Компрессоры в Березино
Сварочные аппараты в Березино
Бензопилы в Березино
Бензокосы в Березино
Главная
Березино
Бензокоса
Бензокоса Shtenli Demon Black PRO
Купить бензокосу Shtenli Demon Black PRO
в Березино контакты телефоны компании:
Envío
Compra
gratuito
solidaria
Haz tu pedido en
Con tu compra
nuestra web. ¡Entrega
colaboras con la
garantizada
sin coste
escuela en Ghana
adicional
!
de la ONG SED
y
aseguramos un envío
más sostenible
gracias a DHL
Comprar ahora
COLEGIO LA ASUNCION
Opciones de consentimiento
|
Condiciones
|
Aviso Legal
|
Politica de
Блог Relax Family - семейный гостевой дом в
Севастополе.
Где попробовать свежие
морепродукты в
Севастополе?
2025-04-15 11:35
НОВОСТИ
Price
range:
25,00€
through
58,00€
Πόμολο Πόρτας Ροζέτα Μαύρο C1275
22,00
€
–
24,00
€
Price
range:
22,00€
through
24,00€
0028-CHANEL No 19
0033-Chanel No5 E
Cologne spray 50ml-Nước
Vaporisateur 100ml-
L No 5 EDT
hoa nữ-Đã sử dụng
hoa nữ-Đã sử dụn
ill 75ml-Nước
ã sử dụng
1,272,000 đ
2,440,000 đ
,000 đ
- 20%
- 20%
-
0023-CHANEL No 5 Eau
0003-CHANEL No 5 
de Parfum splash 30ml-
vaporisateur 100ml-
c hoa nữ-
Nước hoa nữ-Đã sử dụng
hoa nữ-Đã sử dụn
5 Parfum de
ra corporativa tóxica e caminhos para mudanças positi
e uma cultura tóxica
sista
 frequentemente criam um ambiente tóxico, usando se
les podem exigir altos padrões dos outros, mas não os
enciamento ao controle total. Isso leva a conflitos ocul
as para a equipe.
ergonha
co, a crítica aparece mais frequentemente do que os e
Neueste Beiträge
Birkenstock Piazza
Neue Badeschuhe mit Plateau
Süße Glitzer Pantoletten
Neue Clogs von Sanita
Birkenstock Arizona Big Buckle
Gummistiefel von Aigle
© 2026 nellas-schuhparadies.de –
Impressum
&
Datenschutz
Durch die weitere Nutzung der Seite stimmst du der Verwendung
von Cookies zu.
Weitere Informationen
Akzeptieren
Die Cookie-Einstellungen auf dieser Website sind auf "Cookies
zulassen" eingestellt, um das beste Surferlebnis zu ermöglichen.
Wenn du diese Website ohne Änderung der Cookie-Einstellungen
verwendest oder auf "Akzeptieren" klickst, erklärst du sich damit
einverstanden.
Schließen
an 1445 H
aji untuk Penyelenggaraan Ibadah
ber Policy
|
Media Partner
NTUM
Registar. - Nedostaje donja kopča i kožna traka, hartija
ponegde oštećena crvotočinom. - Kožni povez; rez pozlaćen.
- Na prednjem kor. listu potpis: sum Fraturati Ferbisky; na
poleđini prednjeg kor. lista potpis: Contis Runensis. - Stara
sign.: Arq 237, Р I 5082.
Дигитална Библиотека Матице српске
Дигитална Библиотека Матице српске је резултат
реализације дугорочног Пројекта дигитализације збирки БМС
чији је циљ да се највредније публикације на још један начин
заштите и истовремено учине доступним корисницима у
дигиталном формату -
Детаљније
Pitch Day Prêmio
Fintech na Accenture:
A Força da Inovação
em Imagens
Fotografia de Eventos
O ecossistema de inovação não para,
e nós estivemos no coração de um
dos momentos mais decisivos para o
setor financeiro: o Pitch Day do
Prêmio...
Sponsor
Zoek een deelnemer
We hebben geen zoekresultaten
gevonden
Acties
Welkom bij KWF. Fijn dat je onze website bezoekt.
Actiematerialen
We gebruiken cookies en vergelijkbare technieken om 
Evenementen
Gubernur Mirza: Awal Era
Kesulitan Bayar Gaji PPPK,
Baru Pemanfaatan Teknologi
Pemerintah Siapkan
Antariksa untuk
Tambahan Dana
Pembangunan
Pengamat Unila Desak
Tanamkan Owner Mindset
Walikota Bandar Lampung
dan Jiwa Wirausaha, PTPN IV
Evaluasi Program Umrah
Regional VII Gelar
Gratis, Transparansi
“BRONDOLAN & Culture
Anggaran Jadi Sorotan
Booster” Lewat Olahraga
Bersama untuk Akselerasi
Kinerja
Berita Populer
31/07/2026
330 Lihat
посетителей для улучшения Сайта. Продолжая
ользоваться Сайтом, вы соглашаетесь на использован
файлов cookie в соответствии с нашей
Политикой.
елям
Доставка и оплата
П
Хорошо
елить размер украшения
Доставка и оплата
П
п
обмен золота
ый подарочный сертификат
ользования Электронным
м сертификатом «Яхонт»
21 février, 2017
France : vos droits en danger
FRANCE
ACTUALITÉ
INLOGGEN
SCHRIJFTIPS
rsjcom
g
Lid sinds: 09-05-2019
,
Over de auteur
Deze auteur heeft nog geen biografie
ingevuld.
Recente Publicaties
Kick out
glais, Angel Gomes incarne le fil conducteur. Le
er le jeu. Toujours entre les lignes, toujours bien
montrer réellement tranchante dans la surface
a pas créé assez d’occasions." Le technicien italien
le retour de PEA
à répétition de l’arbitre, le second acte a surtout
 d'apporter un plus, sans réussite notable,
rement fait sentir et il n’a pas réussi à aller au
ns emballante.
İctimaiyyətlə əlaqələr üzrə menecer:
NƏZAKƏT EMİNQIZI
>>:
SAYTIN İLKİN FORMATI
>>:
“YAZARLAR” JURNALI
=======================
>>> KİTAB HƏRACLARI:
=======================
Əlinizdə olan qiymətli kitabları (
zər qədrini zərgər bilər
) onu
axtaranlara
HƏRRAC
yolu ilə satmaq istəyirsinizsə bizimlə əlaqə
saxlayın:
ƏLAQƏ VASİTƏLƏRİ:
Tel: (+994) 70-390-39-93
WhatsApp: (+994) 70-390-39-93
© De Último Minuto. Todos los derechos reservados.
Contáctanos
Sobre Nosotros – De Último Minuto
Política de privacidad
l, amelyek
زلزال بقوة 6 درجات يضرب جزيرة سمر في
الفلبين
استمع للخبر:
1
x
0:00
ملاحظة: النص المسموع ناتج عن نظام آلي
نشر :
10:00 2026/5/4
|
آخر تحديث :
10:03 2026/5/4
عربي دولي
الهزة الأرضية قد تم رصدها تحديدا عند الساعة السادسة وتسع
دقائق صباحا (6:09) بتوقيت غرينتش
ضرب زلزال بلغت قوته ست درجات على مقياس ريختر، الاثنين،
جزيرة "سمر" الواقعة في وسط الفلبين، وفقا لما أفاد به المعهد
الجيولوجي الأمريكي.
***
What this task involves: Count the lines of the data above where the string "tóxica" shows up; reply with the number only.

Result: 2